STEVEN WHITFIELD: So there’s breeding colonies in the Bahamas, in Cuba, and in Mexico. And in the Yucatan of Mexico, there’s been a banding program, where they put leg bands on flamingos as chicks. And in the past 10 years, there’s been two individual birds that showed up in Florida with leg bands indicating that they came from Mexico. So this is pretty clear evidence that there are wild birds flying into the state, and we probably shouldn’t treat them as a non-native species.
IRA FLATOW: You should not treat them as a non-native species.

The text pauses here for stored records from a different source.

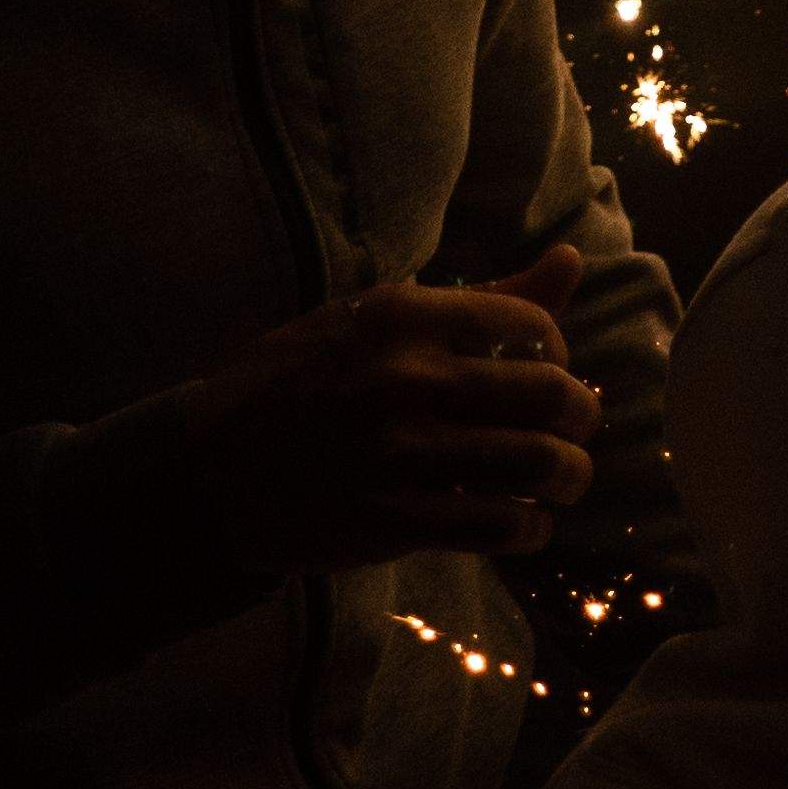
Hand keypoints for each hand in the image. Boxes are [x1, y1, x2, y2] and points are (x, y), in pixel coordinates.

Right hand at [66, 250, 601, 582]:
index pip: (532, 325)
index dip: (557, 352)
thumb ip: (481, 297)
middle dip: (582, 416)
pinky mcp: (394, 522)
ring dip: (570, 476)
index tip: (546, 370)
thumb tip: (571, 260)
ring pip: (539, 465)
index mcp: (402, 316)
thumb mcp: (373, 320)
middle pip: (552, 396)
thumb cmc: (295, 384)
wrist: (205, 473)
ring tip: (566, 478)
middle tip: (575, 428)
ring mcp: (402, 455)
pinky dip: (530, 528)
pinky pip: (500, 526)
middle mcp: (408, 380)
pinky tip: (524, 522)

STEVEN WHITFIELD: Yeah, there’s not a lot of evidence, actually, that flamingos are escaping from captive populations. There certainly appear to be too many individual birds and group sizes that are too large. The largest group of flamingos we’ve seen in Florida in the past, probably past 100 years, has been 150 individuals. And if someone had 150 flamingos, and they all disappeared, you know, they would probably notice.
IRA FLATOW: So how far north do you find flamingos?
STEVEN WHITFIELD: So occasionally, they’ll get up into northern Florida. But almost all of the flamingo observations from within Florida are from the very southern part of the state.
IRA FLATOW: You’re using genetic testing or other studies that can help settle this question about the invasive or threatened species?
STEVEN WHITFIELD: Yeah. So we’re trying to do a number of approaches to figure out where the flamingos are coming from. One is by doing genetic testing of the flamingos here in Florida with flamingos from all around the Caribbean. We’re also working on some techniques using stable isotope ecology, which can help distinguish wild versus captive birds, and satellite telemetry to try to see where the flamingos are coming from.
IRA FLATOW: Well, they’re such iconic birds about Florida, I imagine there must be a lot of interest in knowing more about them.
STEVEN WHITFIELD: There certainly is, but it’s, so far, somewhat of a mystery.
IRA FLATOW: Yeah, well, thank you for helping us talk about that mystery, Steven.
STEVEN WHITFIELD: All right. Thank you.
IRA FLATOW: You’re welcome. Steven Whitfield, conservation biologist at the Zoo Miami, at Zoo Miami in Miami, Florida.